» Task prompt
According to the passage on will-writing below, what share of wills prepared last year came from alternatives to solicitors?

» Text to read

- - - - -

A mystery shopper exercise by the Legal Services Consumer Panel failed one in four wills. Currently, there are no restrictions on who can draft wills and there are increasing numbers of unregulated will-writing firms with little or no legal training.
‘Sadly, the results of the research took us by surprise,’ commented Dr Dianne Hayter, chair of the Legal Services Consumer Panel. ‘The poor quality of too many wills left us with little doubt that standards across the whole industry need to be raised in the quality of will-writing, but also covering sales practices.’ The panel was ‘clear that it is only by regulating will-writing’ would ‘detriment’ be prevented and standards improved. However she added that did not mean ‘giving solicitors a monopoly’.
As the Legal Services Consumer Panel noted, will-writing was ‘unusual’ because alternatives to solicitors (banks, independent financial advisors, charities, trade unions, will-writing companies and providers of paper and online self-completion wills) had made ‘significant inroads into the market’ and accounted for one-third of wills prepared last year.
Ministers last looked at whether will writing should be regulated when they considered the passage of the Legal Services Act but concluded that was insufficient evidence of consumer detriment to justify this move. Following the move to regulate will-writing companies in Scotland and ‘mounting concern south of the border’ the Legal Services Board in 2010 asked the Panel for advice on problems that consumers face.
The panel found that one in four wills in its mystery shopper exercise failed its test with more than one in three of all assessments scoring either ‘poor’ or ‘very poor’. The same proportion of wills prepared by solicitors and will-writing companies were failed and were ‘almost just as likely to fail when the client had simple or complex circumstances.

- - - - -

» Data excerpt

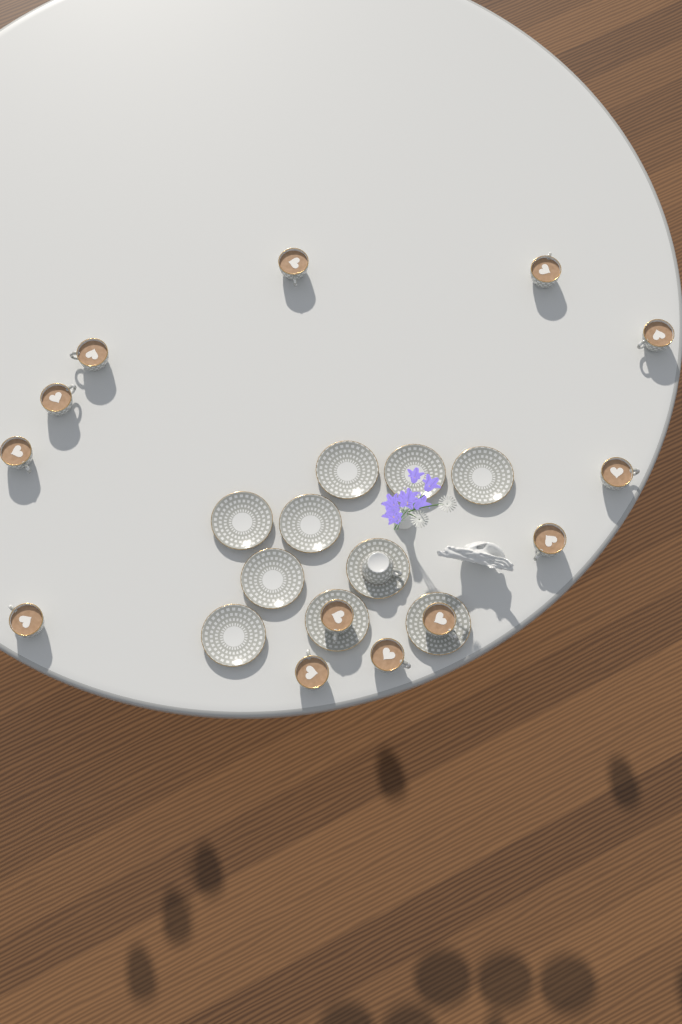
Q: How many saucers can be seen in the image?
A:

- - - - -

» Result
One-third of the wills prepared last year.